Engineer Reuben Brewer and SRI International, a nonprofit scientific research institute based in California, developed a police robot for traffic stops. This new robot is expected to act as a buffer between the officer and motorist during an encounter, reported The Washington Post.
The project began several years ago in Brewer’s garage but has since been in development at SRI International’s facilities in California. The robot, dubbed GoBetween, is designed to make it safer for both the officer and the motorist.
“The main advantage of a robot over a human is that physical danger no longer matters,” Brewer wrote after being reached by email by The Post.
“The robot is purely defensive, so it can’t hurt the motorist. If the motorist damages the robot, it’s only tax payer money to replace it.”
“People are more dangerous when they’re scared, so the goal is to remove the possibility of being physically hurt so that they’re less scared and less dangerous,” he added.
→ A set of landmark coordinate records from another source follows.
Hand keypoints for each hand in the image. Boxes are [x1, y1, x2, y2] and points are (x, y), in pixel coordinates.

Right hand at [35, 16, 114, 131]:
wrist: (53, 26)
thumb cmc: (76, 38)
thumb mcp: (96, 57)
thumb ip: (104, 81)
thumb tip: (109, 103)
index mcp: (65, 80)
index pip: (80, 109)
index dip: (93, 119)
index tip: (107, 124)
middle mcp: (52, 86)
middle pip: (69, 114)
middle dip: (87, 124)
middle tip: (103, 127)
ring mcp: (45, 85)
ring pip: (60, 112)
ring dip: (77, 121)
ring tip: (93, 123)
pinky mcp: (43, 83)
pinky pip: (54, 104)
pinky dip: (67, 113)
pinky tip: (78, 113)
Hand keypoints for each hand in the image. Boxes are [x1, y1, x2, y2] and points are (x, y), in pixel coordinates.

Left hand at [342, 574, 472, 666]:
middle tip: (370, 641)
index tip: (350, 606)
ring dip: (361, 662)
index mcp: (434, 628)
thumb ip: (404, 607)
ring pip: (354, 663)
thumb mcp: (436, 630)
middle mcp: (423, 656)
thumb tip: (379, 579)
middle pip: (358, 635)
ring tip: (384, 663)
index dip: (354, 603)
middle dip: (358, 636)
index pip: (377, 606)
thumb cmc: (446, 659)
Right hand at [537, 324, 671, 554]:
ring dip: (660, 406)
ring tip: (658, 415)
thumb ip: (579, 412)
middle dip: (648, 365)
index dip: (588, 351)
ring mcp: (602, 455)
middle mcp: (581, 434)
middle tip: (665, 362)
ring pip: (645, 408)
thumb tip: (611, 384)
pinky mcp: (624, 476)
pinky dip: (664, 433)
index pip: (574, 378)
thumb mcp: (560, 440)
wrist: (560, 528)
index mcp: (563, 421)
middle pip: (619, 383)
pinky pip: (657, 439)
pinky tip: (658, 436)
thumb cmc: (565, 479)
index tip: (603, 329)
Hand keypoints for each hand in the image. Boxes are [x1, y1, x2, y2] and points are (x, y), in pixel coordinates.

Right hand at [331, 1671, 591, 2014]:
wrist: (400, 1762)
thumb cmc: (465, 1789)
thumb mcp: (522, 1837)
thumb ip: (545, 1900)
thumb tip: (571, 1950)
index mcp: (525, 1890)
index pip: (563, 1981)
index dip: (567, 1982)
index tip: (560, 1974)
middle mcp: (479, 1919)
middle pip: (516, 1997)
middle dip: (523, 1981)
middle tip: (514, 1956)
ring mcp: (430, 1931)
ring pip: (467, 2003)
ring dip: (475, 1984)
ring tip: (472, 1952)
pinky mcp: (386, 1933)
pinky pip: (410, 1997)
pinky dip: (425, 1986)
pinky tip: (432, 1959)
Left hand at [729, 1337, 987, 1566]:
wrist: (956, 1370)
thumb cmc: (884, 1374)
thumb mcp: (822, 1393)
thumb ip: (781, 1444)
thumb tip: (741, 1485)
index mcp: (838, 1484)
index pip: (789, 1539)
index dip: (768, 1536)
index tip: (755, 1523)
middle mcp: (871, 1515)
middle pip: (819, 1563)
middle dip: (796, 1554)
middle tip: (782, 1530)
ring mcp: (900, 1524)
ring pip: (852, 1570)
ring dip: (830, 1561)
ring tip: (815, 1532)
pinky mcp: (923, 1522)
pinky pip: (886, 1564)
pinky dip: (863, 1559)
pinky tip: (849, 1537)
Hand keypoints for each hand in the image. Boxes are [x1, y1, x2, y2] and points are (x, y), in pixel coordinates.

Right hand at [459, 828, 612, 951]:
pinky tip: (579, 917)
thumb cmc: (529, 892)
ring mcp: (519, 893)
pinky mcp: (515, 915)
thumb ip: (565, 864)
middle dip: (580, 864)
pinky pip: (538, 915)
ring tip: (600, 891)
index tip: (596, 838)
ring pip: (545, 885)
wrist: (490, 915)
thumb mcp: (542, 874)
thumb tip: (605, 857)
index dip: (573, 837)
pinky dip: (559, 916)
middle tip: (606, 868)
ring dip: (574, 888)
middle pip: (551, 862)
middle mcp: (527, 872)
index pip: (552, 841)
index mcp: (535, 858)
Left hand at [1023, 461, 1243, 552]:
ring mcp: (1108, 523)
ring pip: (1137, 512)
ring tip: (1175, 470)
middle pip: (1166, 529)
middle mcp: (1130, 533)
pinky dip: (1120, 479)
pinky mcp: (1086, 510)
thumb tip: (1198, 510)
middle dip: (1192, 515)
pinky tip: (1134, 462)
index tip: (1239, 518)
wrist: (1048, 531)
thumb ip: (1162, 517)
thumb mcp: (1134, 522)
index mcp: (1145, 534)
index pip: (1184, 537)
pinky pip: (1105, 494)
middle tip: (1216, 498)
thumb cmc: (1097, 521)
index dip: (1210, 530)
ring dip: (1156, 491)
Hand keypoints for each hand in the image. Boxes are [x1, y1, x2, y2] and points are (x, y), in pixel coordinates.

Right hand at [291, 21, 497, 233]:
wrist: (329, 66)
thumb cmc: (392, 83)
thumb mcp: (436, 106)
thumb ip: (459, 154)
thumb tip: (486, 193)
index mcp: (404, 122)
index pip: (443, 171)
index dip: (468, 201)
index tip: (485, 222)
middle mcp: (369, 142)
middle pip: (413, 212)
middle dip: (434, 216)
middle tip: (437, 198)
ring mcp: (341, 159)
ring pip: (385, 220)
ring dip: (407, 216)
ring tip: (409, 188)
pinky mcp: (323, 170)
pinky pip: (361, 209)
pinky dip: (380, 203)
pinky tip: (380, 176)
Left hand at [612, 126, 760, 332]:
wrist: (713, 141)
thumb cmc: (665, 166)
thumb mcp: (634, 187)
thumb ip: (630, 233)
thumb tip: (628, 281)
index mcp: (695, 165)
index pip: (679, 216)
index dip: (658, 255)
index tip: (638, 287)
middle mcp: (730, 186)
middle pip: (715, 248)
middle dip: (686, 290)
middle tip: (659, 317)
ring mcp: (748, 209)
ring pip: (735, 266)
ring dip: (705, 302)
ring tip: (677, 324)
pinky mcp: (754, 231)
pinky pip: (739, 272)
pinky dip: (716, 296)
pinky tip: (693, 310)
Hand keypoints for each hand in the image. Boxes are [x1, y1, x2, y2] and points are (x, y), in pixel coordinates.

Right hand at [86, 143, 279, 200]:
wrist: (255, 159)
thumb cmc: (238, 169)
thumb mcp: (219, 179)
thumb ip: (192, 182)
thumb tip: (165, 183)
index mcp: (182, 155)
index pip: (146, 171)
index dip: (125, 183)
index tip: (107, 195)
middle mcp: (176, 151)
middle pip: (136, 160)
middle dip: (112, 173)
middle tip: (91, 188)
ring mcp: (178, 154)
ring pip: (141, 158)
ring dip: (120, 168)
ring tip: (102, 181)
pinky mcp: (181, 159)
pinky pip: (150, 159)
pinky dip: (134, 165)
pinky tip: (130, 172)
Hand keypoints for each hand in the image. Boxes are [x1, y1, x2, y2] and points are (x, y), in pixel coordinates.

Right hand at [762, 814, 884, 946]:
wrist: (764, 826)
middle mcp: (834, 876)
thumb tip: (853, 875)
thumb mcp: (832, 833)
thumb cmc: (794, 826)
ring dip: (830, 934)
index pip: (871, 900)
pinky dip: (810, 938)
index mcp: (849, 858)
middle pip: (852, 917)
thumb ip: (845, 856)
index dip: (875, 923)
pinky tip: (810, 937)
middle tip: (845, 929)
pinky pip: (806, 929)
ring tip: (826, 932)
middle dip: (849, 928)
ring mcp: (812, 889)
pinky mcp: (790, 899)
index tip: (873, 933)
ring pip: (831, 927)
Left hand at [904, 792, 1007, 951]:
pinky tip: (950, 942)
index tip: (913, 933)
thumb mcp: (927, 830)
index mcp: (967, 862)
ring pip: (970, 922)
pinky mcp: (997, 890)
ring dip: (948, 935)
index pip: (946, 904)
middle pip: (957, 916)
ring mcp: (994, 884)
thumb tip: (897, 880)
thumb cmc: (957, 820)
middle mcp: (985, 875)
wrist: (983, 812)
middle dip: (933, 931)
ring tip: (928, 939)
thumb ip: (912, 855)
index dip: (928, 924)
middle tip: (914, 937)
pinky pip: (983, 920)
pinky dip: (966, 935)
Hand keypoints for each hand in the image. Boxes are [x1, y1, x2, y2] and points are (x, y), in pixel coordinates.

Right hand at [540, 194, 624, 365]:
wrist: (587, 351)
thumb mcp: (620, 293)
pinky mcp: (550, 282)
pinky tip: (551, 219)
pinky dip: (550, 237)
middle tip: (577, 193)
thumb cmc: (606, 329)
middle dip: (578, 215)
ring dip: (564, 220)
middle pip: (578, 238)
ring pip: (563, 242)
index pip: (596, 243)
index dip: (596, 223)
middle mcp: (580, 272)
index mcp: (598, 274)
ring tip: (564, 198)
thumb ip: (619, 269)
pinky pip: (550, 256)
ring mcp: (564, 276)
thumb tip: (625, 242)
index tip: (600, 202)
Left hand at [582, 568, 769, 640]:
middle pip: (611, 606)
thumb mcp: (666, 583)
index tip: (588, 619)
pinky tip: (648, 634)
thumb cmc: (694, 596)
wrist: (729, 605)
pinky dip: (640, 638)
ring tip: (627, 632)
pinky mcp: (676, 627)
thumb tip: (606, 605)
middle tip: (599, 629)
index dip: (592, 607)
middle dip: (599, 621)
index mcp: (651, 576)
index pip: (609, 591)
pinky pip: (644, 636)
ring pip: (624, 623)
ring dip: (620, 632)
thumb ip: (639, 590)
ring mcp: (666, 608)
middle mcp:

When the officer pulls over a vehicle, GoBetween is deployed, which is a mechanism attached to the driver’s side of the police car, extends a rolling aluminum track to the motorist’s window with a robot at the end. At the same time, a spike strip extends from the robot and unfolds between the vehicle’s front and rear tires, stopping a potential high-speed chase.
GoBetween is a weaponless robot includes two video cameras, a microphone, bar-code scanner, and a speaker that allows the police officer and motorist to communicate. The car-bode scanner allows the driver to scan their license, a signature pad allows the driver to sign a ticket, and a printer provides the driver with a ticket. Brewer told The Post future prototypes will include new sensors, including a Passive Alcohol Sensor to “sniff for drunk driving.”
Brewer pointed out GoBetween may reduce tension at traffic stops. He admitted his robot could not remove human bias from interactions between police officers and drivers.
“Whatever inequalities there currently are with police cars pulling over minorities more often will still be there once there’s a robot on their car,” he wrote.
“The difference is that those interactions (however unequal they may be) shouldn’t result in anyone getting hurt or killed.”
The robot has been shown to several police departments and received an underwhelming response, Brewer said.
Police officers across the country make more than 50,000 traffic stops per day, according to The Stanford Open Policing Project.
In 2017, the FBI’s Uniform Crime Report showed 5,108 officers were assaulted during traffic stops and pursuits, at an average of 14 officers per day.
Brewer said he’s working on securing a pilot test for GoBetween with a police department.
“I’d love to have a police department test my prototype during actual traffic stops so that we can learn what its real-life limitations are,” he added.
“It’s ready to go, just need a willing partner to test it out!”
The policing environment of the 2020s could so much different than what is seen today. A new wave of investments in automation could alleviate some of the dangers that police officers encounter while on duty. But – with the proliferation of self-driving cars, GoBetween could one day eliminate the need for human officers patrolling the streets, in search for drivers abusing traffic laws.